→ EXTRACT PROVIDED
Andrew Nixon / Capital Public Radio

Andrew Nixon / Capital Public Radio

A new poll shows deep concern among Californians over the state’s drought and future water supply.

The Public Policy Institute of California survey shows two-thirds of adults believe the water supply in their region is a big problem. The same percentage also say people where they live aren’t doing enough to respond to the drought. And Californians are just as likely to name the drought as the state’s most urgent issue as they are to cite the economy.

The PPIC’s Mark Baldassare says last year, Californians viewed the drought as an immediate crisis. “And now,” he says, “people are thinking about it more as a long-term crisis – something that they don’t just need to be thinking about, how do I get through this year, but beginning to wonder about whether this is something that could be with us for a very long time.”

→ DATA SHOWN
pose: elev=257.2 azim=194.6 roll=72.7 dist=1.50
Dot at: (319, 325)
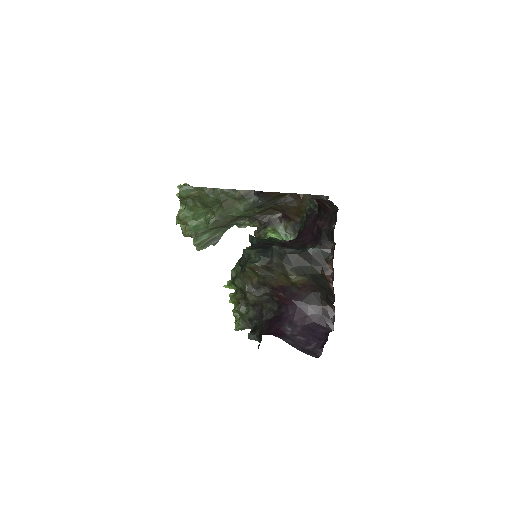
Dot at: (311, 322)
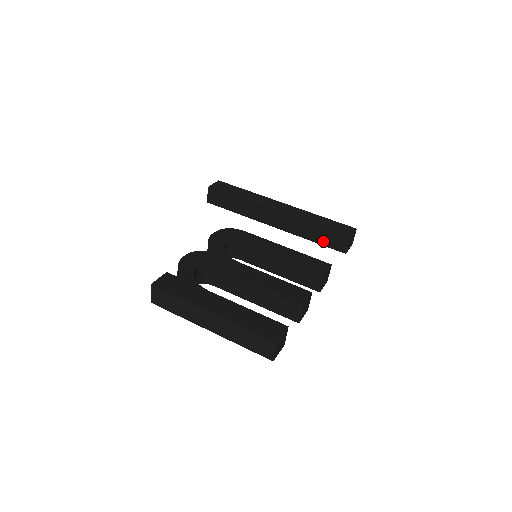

→ WHAT TO DO
1. Rewrite the stretch of the drought poll article from "The Public Policy" through "cite the economy.", replacing "two-thirds" with "three-quarters".
2. Pick up the article on the California drought poll after its final sentence and continue writing it.

→ RESULTS FOR EACH TASK
1.
The Public Policy Institute of California survey shows three-quarters of adults believe the water supply in their region is a big problem. The same percentage also say people where they live aren’t doing enough to respond to the drought. And Californians are just as likely to name the drought as the state’s most urgent issue as they are to cite the economy.

2.
Baldassare says the percentage of Californians who believe their region’s water supply will be “very inadequate” in 10 years has jumped by 12 points in the last year. It’s now at 43 percent.

The PPIC poll also found that two-thirds of Californians say road and highway conditions are at least “somewhat of a problem.” But less than a quarter favor higher gas taxes or vehicle registration fees to pay for improvements.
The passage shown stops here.